The ad itself ran in USA Today in Atlanta and the Atlanta JournalConstitution last week and will run in the Chicago Tribune this week. Though only two cities were targeted. it’s safe to say the tiny media outlay was dwarfed by the millions of
dollars in free media that the ad received. Was that part of the plan?
Is the company policing itself proactively, releasing an ad that perhaps turns legal cartwheels (but doesn’t seem
to make a lot of sense otherwise) because something is about to break about aspartame? Earlier this month, the soft drink giant distributed a fact sheet on aspartame to its bottlers, noting that the
sweetener is also used in thousands of products including gum, pudding and desserts. (“It’s not our fault! They do it too! And they’re worse than we are!” it did not say.) The
"Skinny on Aspartame" document is also posted on the Web site of the "Beverage Institute for Health & Wellness,” Coke’s educational arm, and an online site for “health
professionals."
By now, with increasingly public discussion of obesity and the evils of sugar, everyone knows that old-fashioned carbonated soda sales are down. But the news here is that diet
soda consumption dipped even more; Diet Coke sales were down 3% last year, while sales for the signature sauce were down 1%.
Obviously, a giant public global company has to worry mostly about
the health of its bottom line. To its credit, Coke appears to be trying to be a good corporate citizen too.
But tackling obesity is a very tough strategy for the soft drink maker to pursue.
This became clear after the launch last January of the first part of the “Coming Together” campaign.

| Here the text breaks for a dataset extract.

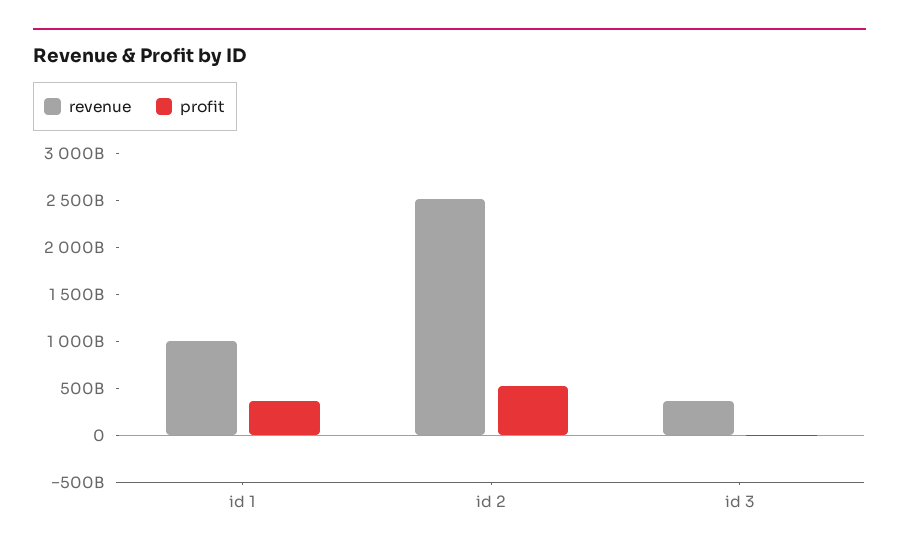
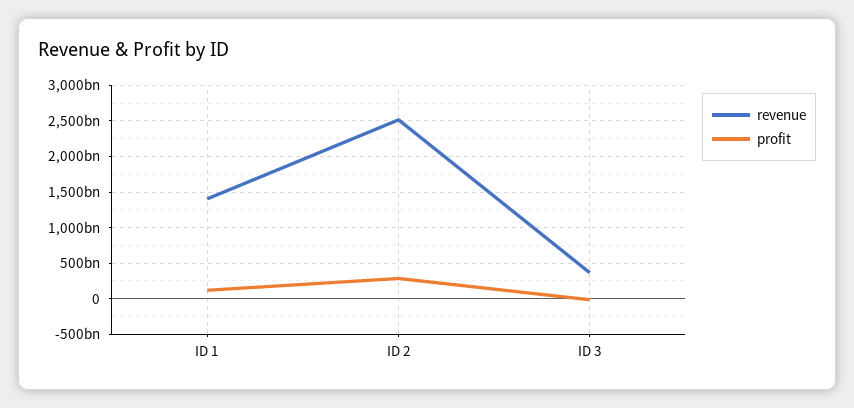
revenue, id 1: 1000000000000 -> 1400000000000
profit, id 1: 400000000000 -> 100000000000
profit, id 2: 500000000000 -> 300000000000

The peppier of the two commercials showed how a drinker could just work off the
“140 fun calories” in a can of Coke. At the time, I wrote that it “shows that working your can off hardly means working your can off.” The exertion includes
“25 minutes of letting your dog be your GPS” (if you are an adorable, skinny, Zooey Deschanel type, laughing madly as your dog pulls you along the perfect metropolitan walkway.) Then
it’s just “75 seconds of LOL” plus “one victory dance at a bowling alley.”
At the time, I glazed over every part except the LOLling and the victory dance.
Apparently, I wasn’t alone. The ad was subsequently banned in the U.K. for being misleading. Regulators charged that it wasn’t clear that you had to add up all of those activities to work
off the “fun” calories.
Word is that Coke is testing a natural, more organic sweetener in Argentina. (And it owns Truvia.) Perhaps that’s the answer. So for now, we’re
left with a mystery wrapped in an enigma and a vegetable sandwich. The Diet Coke on the side is optional. But thanks for the advice, Mom.